When women experience itchiness or irritation of the genital area, often the first assumption is that it’s thrush. Some women may buy over the counter thrush treatments, others may have thrush diagnosed and treated by a doctor. Either way, if the treatment works and the symptoms settle, then the diagnosis is probably correct. However, sometimes the itch and irritation continue or come back despite treatment, and in this case it’s very important that women return to see their doctor, as there are several other causes of itch and inflammation of the genital skin, and one of these is Lichen Sclerosus.
So, what is Lichen Sclerosus and what are the symptoms?
- Lichen Sclerosus is a skin condition that affects the skin around the vulva and/or anus.
- It can make the skin become thick, white and sometimes crinkled in appearance.
- Other symptoms of Lichen Sclerosus include itch and soreness around the vulva and anus. The itch may come and go, or it may be there most of the time.
- Scratching can lead to further irritation of the skin.
- Some women get scarring- the labia minora (inner lips of the vagina) may become flatter and the vaginal opening may become smaller. This may affect a woman’s ability to enjoy sex.
What causes Lichen Sclerosus and who gets it?
- It’s not known what causes Lichen Sclerosus- though we do know it’s NOT caused by an infection and is NOT contagious to others.
- Around 1 in 80 women get Lichen Sclerosus
- It seems to be more common in women who have other autoimmune illnesses, such as thyroid disease
- It can happen at any age, but is most common in middle-aged and elderly women.
Is Lichen Sclerosus serious?
- 4% of women with Lichen Sclerosus will develop vulvar cancer over time.
- Lichen Sclerosus is usually a lifelong condition, and therefore needs to be monitored by a doctor (usually a gynaecologist or dermatologist), to rule out precancerous changes.
How is Lichen Sclerosus diagnosed?
- A doctor can often diagnose Lichen Sclerosus by looking at the vulva.

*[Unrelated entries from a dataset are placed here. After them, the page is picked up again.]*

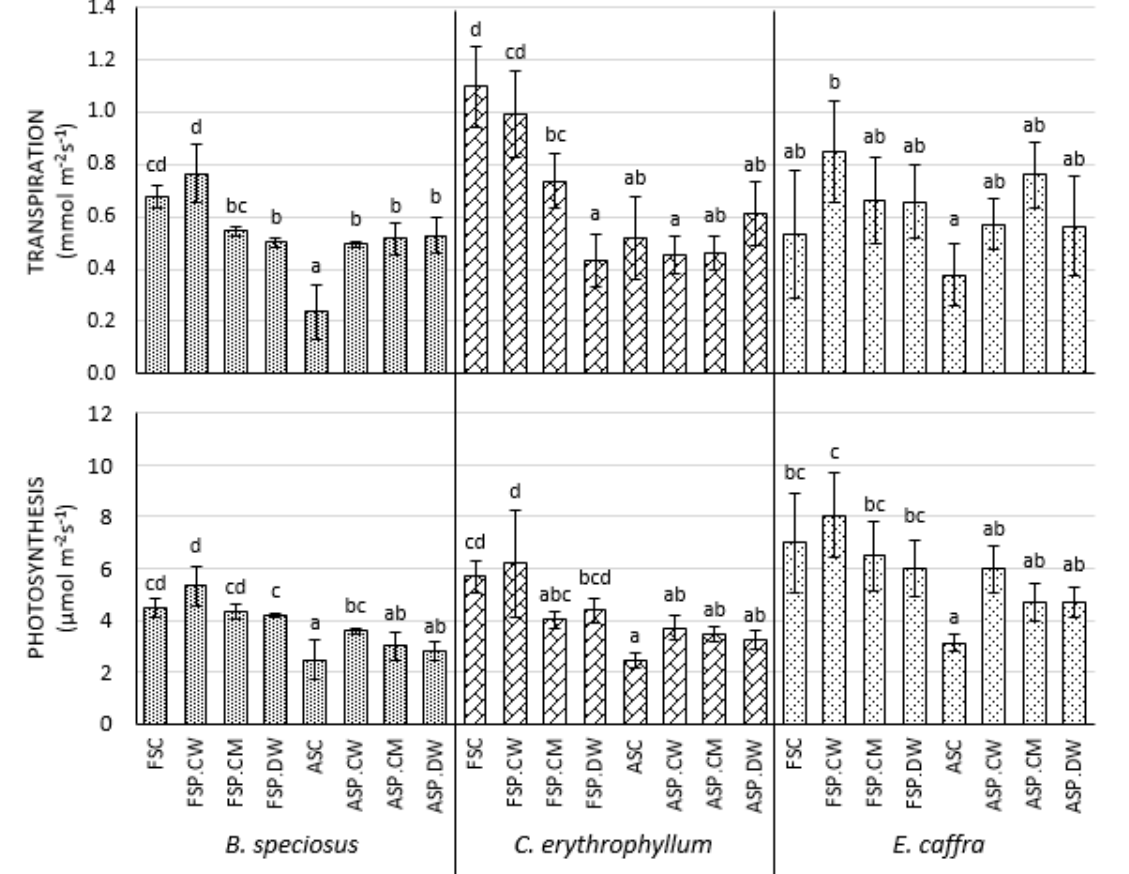
Figure 2. Effect of cathodic water, calcium magnesium solution and deionized water seed invigoration on the photosynthesis of Bolusanthus speciosus, Combretum erythrophyllum and Erythrina caffra . Bars with different letters in each species and for each parameter (photosynthesis/transpiration) investigated are significantly different ( p < 0.05). Abbreviations as for Figure 1.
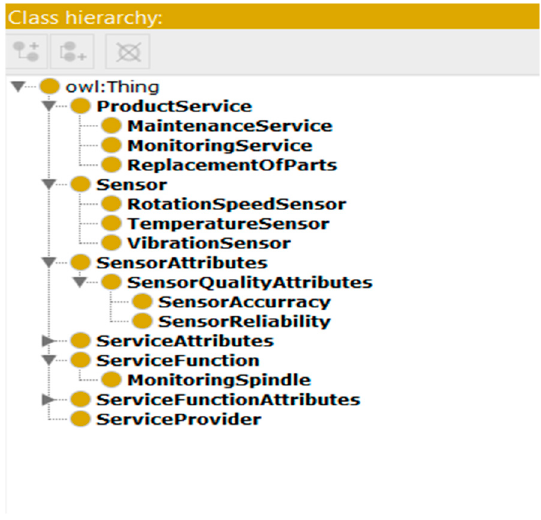
Figure 7. Examples of the classes and sub-classes included in the product-service ontology.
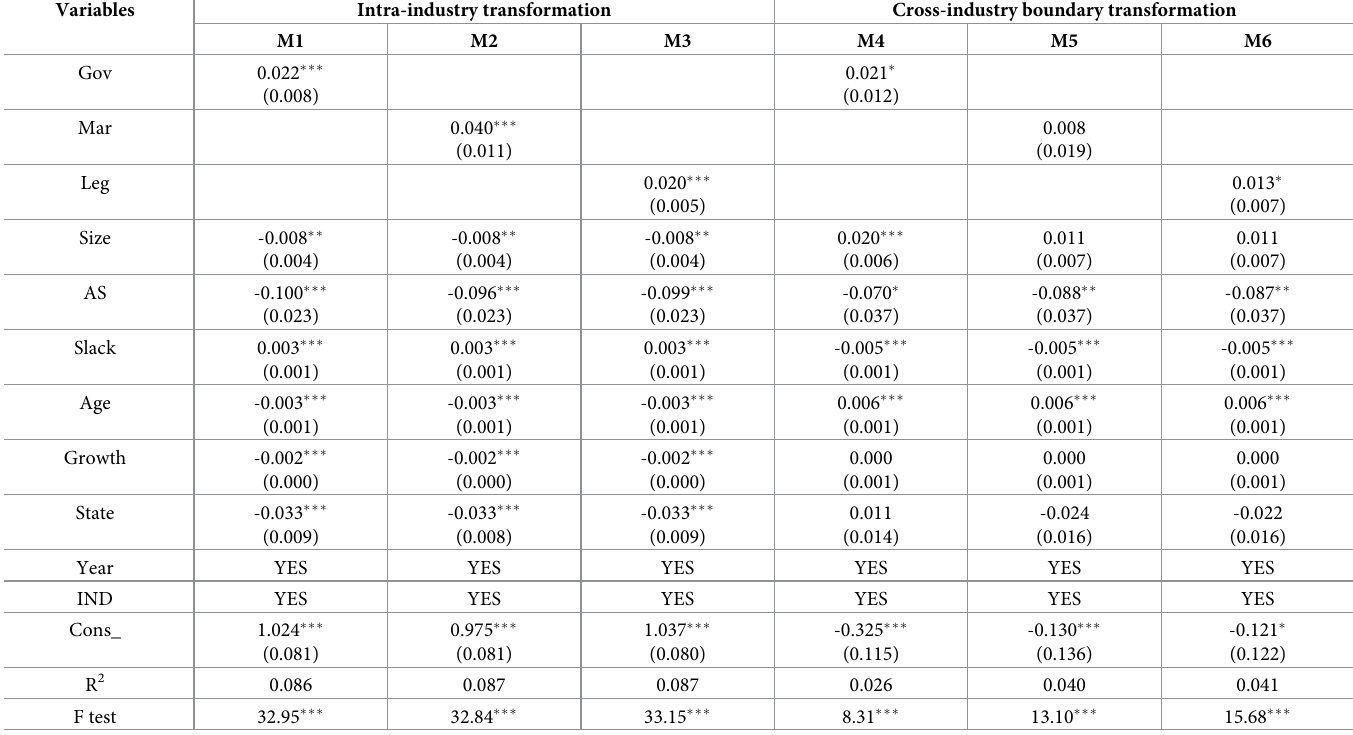
Table 4. Impact of institutional environment on the service-oriented transformation of manufacturing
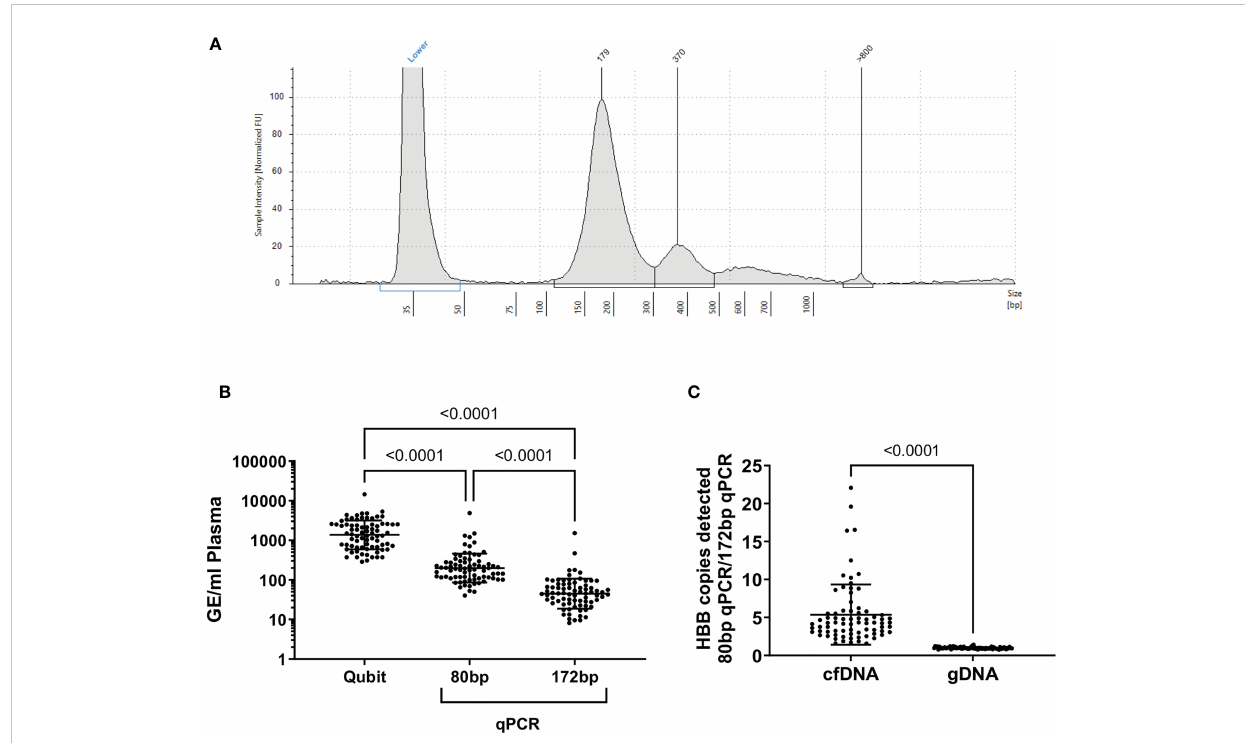
FIGURE 1 Quality assessment of cfDNA puri fi ed from plasma. (A) Representative electrophoretogram of puri fi ed plasma cfDNA (cfDNA screentape) (B) GE/ml of plasma calculated from each quanti fi cation method applied to plasma cfDNA. (C) Ratio of HBB copies detected with the 80bp HBB primers: 172 bp primers. In genomic DNA, there was no difference in the number of HBB copies detected with either primer (p=0.3, one sample t test). In cfDNA samples, signi fi cantly more HBB copies were detected with the 80 bp primer set than the 172 bp primer set, indicating that the cfDNA was highly fragmented. Statistical tests: (B) Friedman test with Dunn ’ s multiple comparisons test (two-tailed, 95% con fi dence interval), (C) Wilcoxon matched- pairs signed rank test (two-tailed, 95% con fi dence interval), using GraphPad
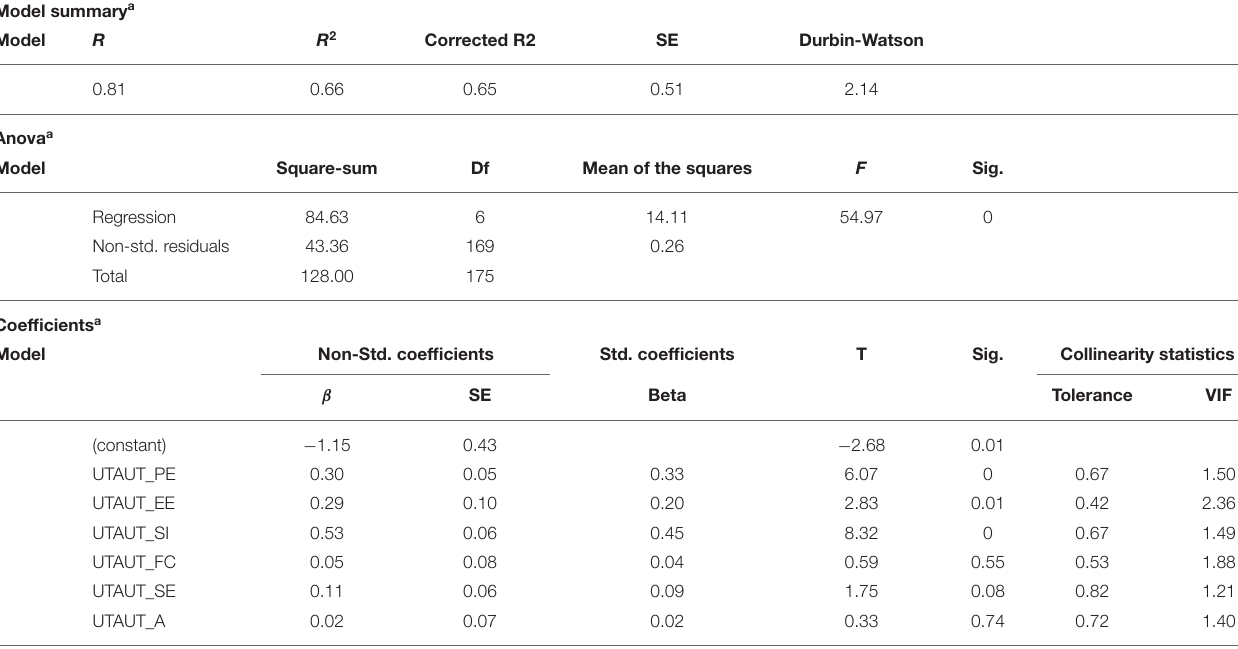
TABLE 5 | Influence of independent variables on behavioral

- To confirm the diagnosis, referral to a specialist is usually advised-they may take a skin biopsy from the affected area, and send it to the laboratory for testing.
What is the treatment for Lichen Sclerosus?
- There is no cure for Lichen Sclerosus, though some treatments can help.
- Long term use of topical steroid cream is often advised.
- Regular check-ups with a specialist will usually be recommended, as well as reporting any new skin changes in the genital area to your doctor.
- Surgery may occasionally be needed to remove pre-cancerous skin.
- Surgery may also be advised if scarring has caused difficulty with having sex.
If you have any worries or concerns about Lichen Sclerosus, you should speak to your GP, gynaecologist or dermatologist.